Ein türkises Midikleid mit Muster bringt der Modemarke Zara eine Rüge wegen kultureller Aneignung ein. Die mexikanische Kulturministerin fordert in einem Brief an die Marke eine öffentliche Erklärung und eine Entschädigung.

von
Johanna Senn

Ein scheinbar einfaches, sommerliches Blumenkleid hat der spanischen Modekette Zara Ärger eingehandelt. Weil das Blumenmuster darauf Ähnlichkeiten mit dem Muster der traditionellen Huipil-Kleidung aus Mexiko aufweist, gibt es dafür jetzt Kritik direkt vom mexikanischen Kulturministerium.

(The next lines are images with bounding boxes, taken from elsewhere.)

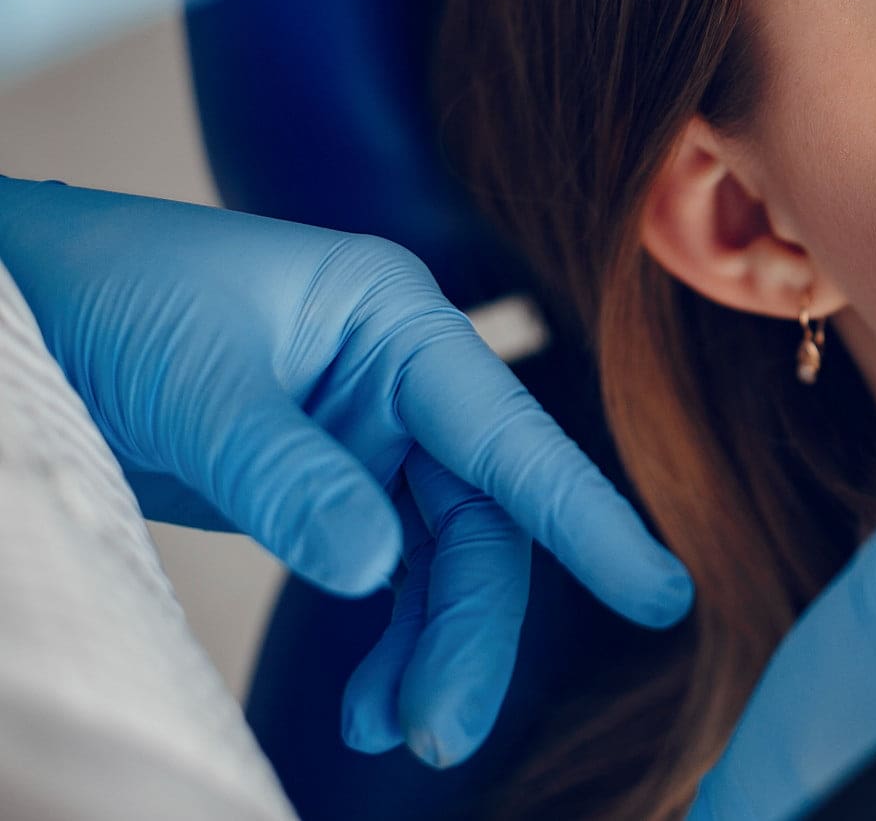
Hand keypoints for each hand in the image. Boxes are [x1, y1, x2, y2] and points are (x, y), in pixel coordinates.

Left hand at [0, 177, 692, 766]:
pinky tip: (369, 697)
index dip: (587, 518)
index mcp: (393, 319)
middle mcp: (399, 375)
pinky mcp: (324, 481)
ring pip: (440, 555)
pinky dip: (384, 636)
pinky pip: (386, 569)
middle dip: (469, 627)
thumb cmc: (103, 301)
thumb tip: (375, 570)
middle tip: (441, 730)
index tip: (655, 596)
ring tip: (395, 730)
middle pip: (480, 517)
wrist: (18, 303)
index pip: (507, 433)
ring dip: (427, 646)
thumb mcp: (196, 390)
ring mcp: (365, 431)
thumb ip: (290, 478)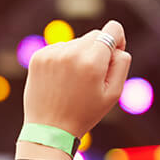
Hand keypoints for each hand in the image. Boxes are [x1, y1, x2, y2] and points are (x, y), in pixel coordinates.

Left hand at [23, 20, 131, 137]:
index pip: (113, 29)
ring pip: (76, 43)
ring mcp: (51, 54)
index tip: (113, 55)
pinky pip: (59, 49)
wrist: (49, 129)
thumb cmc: (85, 113)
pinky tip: (60, 80)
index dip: (117, 41)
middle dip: (97, 52)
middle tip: (91, 77)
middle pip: (94, 36)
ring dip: (78, 56)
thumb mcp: (114, 93)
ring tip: (73, 83)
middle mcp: (70, 52)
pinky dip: (62, 60)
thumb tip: (116, 45)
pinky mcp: (38, 57)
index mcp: (92, 61)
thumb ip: (121, 63)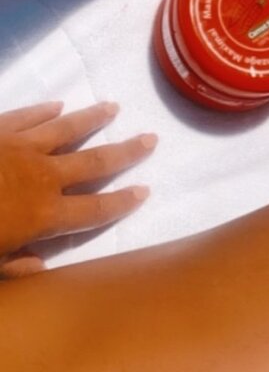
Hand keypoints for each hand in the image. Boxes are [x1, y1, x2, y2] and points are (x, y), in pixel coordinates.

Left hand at [0, 101, 156, 275]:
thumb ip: (16, 267)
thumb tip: (43, 266)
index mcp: (44, 216)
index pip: (94, 210)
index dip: (122, 202)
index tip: (145, 189)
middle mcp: (42, 177)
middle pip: (93, 163)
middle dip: (124, 151)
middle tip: (150, 138)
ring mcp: (20, 147)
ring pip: (66, 129)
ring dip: (91, 119)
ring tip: (113, 107)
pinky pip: (27, 115)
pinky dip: (44, 110)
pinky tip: (57, 104)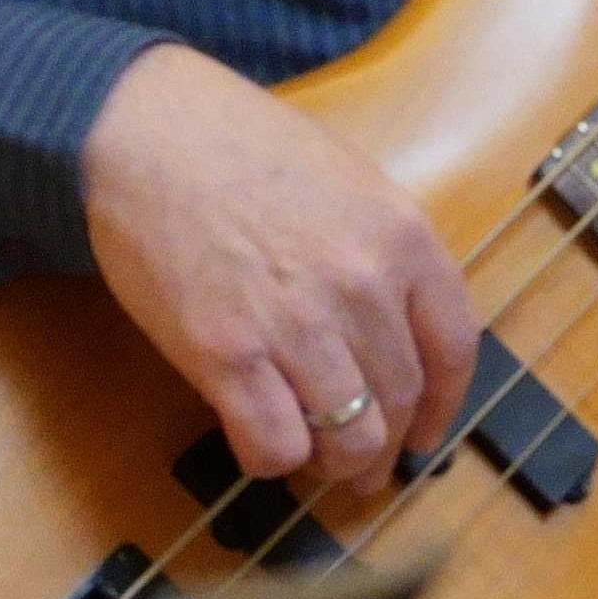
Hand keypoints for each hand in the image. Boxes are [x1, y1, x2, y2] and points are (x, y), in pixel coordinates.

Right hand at [81, 43, 478, 497]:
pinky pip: (276, 445)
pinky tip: (258, 442)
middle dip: (382, 450)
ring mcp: (297, 324)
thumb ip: (380, 253)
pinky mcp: (228, 356)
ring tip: (317, 465)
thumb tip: (391, 334)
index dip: (442, 406)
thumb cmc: (237, 145)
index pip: (453, 350)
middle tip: (363, 467)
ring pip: (349, 440)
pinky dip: (274, 460)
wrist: (144, 131)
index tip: (425, 431)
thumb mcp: (344, 180)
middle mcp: (362, 286)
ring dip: (335, 466)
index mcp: (401, 237)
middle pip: (400, 402)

Um dieses Kleid geht es. Es ist online nicht mehr erhältlich.

Um dieses Kleid geht es. Es ist online nicht mehr erhältlich.

Zara

In einem Brief fordert Kulturministerin Frausto Guerrero von Zara eine öffentliche Erklärung für die «Aneignung des Gemeinschaftsbesitzes verschiedener indigener Völker». Ausserdem möchte sie von Zaras Mutterkonzern Inditex einen Vorschlag, wie das Unternehmen Entschädigung leisten könnte.

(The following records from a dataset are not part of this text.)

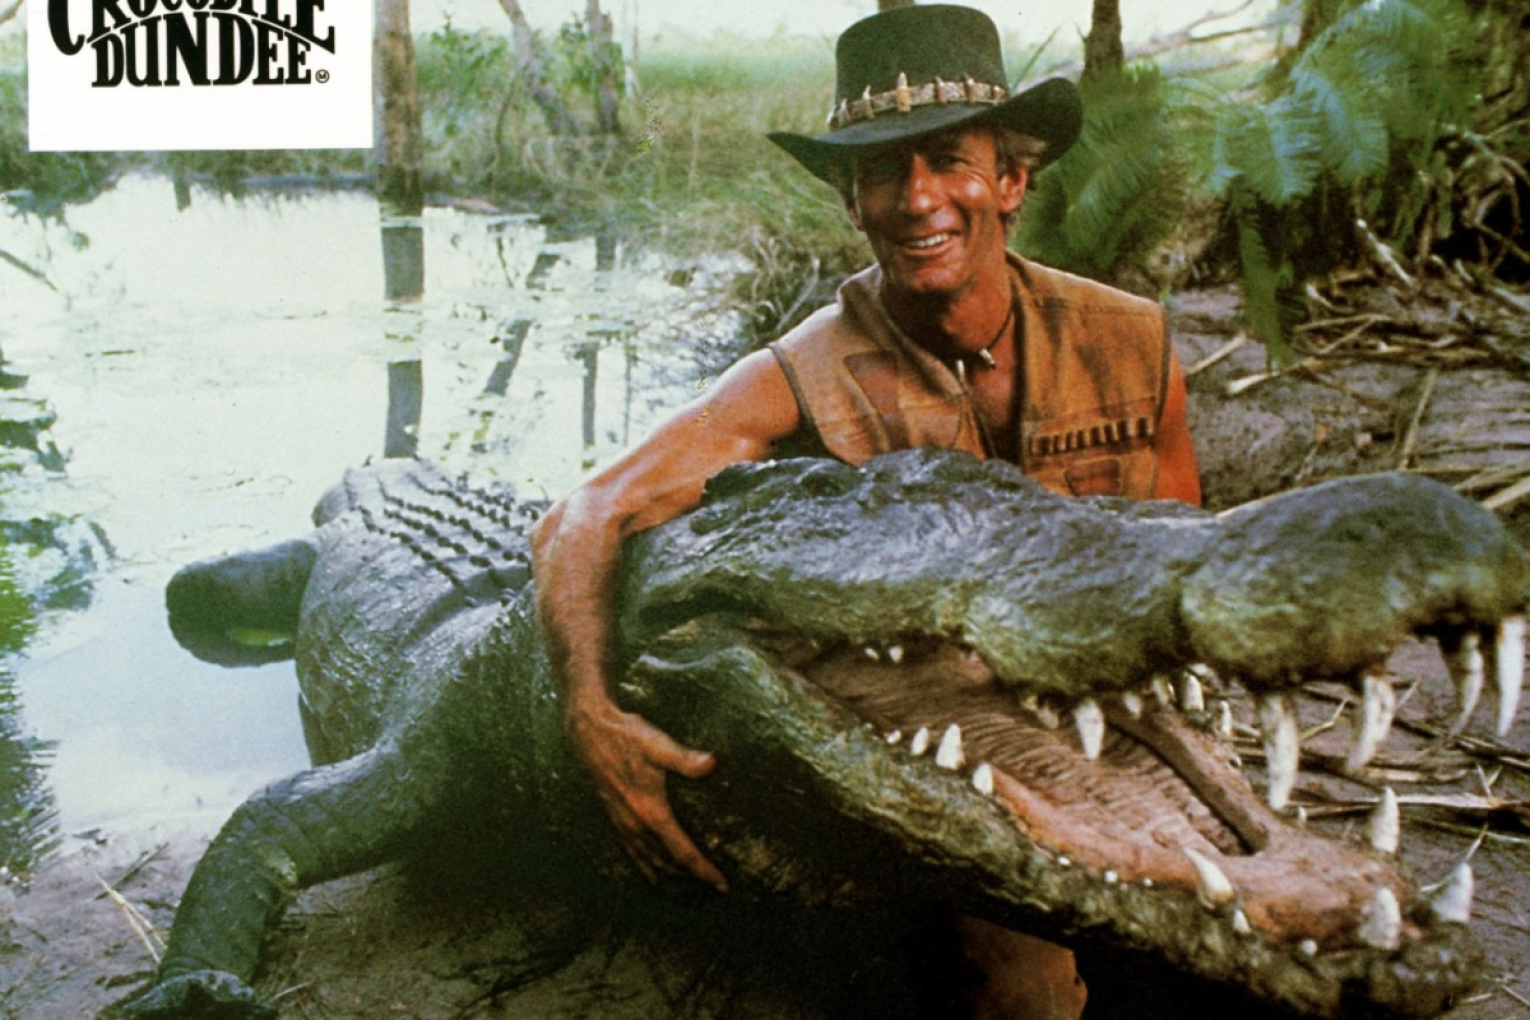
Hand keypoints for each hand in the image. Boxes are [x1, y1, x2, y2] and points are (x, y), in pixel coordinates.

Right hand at [568, 698, 728, 891]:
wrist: (591, 733)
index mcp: (651, 812)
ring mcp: (623, 823)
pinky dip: (645, 866)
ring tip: (688, 884)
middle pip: (667, 864)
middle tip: (712, 886)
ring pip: (648, 861)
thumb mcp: (658, 745)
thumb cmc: (626, 738)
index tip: (721, 884)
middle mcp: (636, 825)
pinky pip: (631, 852)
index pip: (682, 853)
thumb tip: (712, 764)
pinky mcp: (614, 817)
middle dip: (691, 878)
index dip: (703, 871)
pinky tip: (651, 872)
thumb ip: (685, 759)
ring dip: (669, 875)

Denn die mexikanischen Handwerkerinnen und Handwerker, die solche Kleider oft in wochenlanger Handarbeit herstellen, sollen auch einen Anteil am Geschäft mit indigener Kunst haben. Gerade die traditionellen Huipil-Kleider dauern in der Herstellung mindestens einen Monat und werden von Frauen im Hüftwebstuhl gewebt. Die Symbole auf den Kleidern sind mit der «Umwelt, Geschichte und Kosmovision der Gemeinde» verbunden.

Nebst Zara wurde auch die US-amerikanische Modekette Anthropologie gerügt. Es ist nicht das erste Mal, dass Modebrands von Mexiko kritisiert werden. So erhielt Isabel Marant im Jahr 2019 einen Brief, weil sie in ihrer Kollektion Muster der Purepecha-Gemeinschaft verwendete. Die Designerin entschuldigte sich daraufhin öffentlich.

Mit den Briefen will Mexikos Kulturministerin Massnahmen zum Schutz des kulturellen Erbes indigener Gemeinschaften ergreifen und «die Rechte indigener Menschen schützen, die historisch benachteiligt wurden».

Von Seiten Inditex, heisst es in einem Statement: «Das betreffende Design wurde in keiner Weise absichtlich von der Kunst des mixtekischen Volkes in Mexiko entlehnt oder beeinflusst.» Online ist das Kleid mittlerweile nirgends mehr zu finden.